A study out of the Rudd Center for Food Policy and Obesity by Jennifer Harris, John Bargh, and Kelly Brownell has a pretty scary message for all of us. First, they looked at how susceptible kids are to food advertising. They had kids watch cartoons that contained typical 30-second food ads (or non-food ads as a control group). While they were watching, there was a bowl of goldfish crackers in front of them. While watching cartoons with food ads, the kids ate 45% more goldfish than watching cartoons with non-food ads. And they had no clue about the effect. They didn’t realize they had eaten so much.
Of course, these are kids. That wouldn’t work with you, would it? So here is study 2. They had adults watch a TV documentary that had either snack food ads, healthful food ads, or non-food ads (control group). Then they moved them over to a “completely unrelated” study taste testing various foods. The adults who had been exposed to the snack food ads ate significantly more of all foods they were testing. More of the snack foods and more of the healthful foods. The adults who had been exposed to healthful food ads didn’t eat more of anything compared to the control group. So it wasn’t just that it was good advertising. It was specifically snack food ads.
But here is the part that I consider a little scary. The adults did not show any awareness of the effect. They didn’t realize how much they had eaten. They didn’t see a link to the ads. They were not more hungry after seeing the ads. They just mindlessly ate more.

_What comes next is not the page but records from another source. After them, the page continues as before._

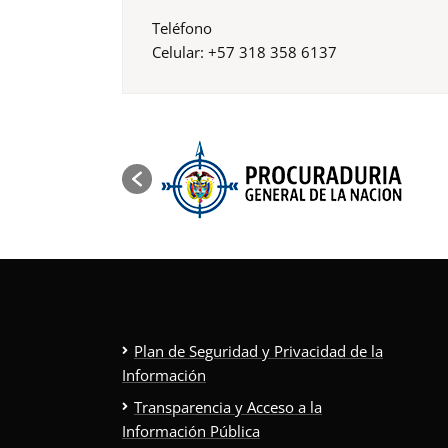
Teléfono
Celular: +57 318 358 6137
Plan de Seguridad y Privacidad de la
Información
Transparencia y Acceso a la
Información Pública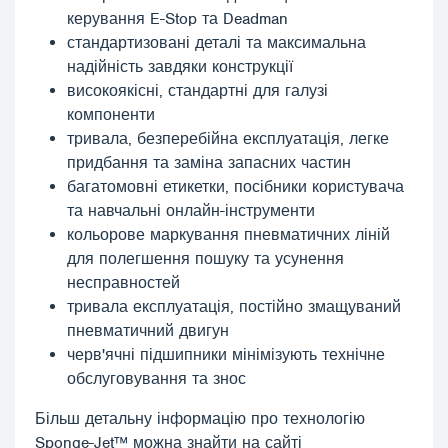
керування E-Stop та Deadman
стандартизовані деталі та максимальна
надійність завдяки конструкції
високоякісні, стандартні для галузі
компоненти
тривала, безперебійна експлуатація, легке
придбання та заміна запасних частин
багатомовні етикетки, посібники користувача
та навчальні онлайн-інструменти
кольорове маркування пневматичних ліній
для полегшення пошуку та усунення
несправностей
тривала експлуатація, постійно змащуваний
пневматичний двигун
черв'ячні підшипники мінімізують технічне
обслуговування та знос
Більш детальну інформацію про технологію
Sponge-Jet™ можна знайти на сайті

And it wasn’t a bowl of snacks that we all mindlessly eat. It was a taste test experiment.
The libertarian in me would never want to create a nanny state that outlawed snack food ads. If you or I want to eat junk food we should have that right. But I also believe in access to information. My liberty depends on me having enough information to make an informed choice. That is what liberty really means. So if it is so easy to manipulate us, is that liberty? Really?

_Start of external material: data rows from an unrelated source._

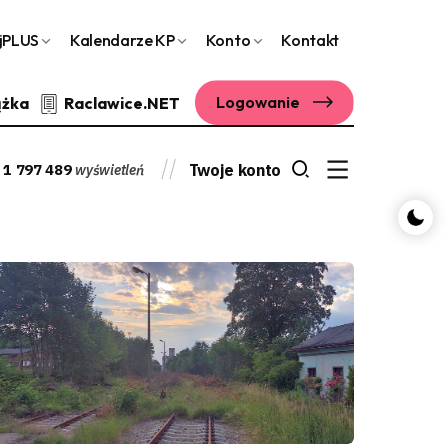
jPLUS
Kalendarze KP
Konto
Kontakt
Logowanie
ążka
Raclawice.NET
1 797 489
Twoje konto
wyświetleń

OK, so we don’t want a nanny state but we also don’t want to be manipulated. What is the middle ground? For medication ads, they have those silly warnings at the end (or bottom of the screen) that no one pays any attention to. There is also research that shows that these kinds of warnings backfire for a variety of reasons that would be an entire post of their own. “It must taste REALLY good if they need a warning label.” Or “Do they really think I am that gullible? To show my autonomy, I am going to go out and eat some of that RIGHT NOW.” You would be surprised how big of an effect these have.
So what is your answer? Any ideas out there?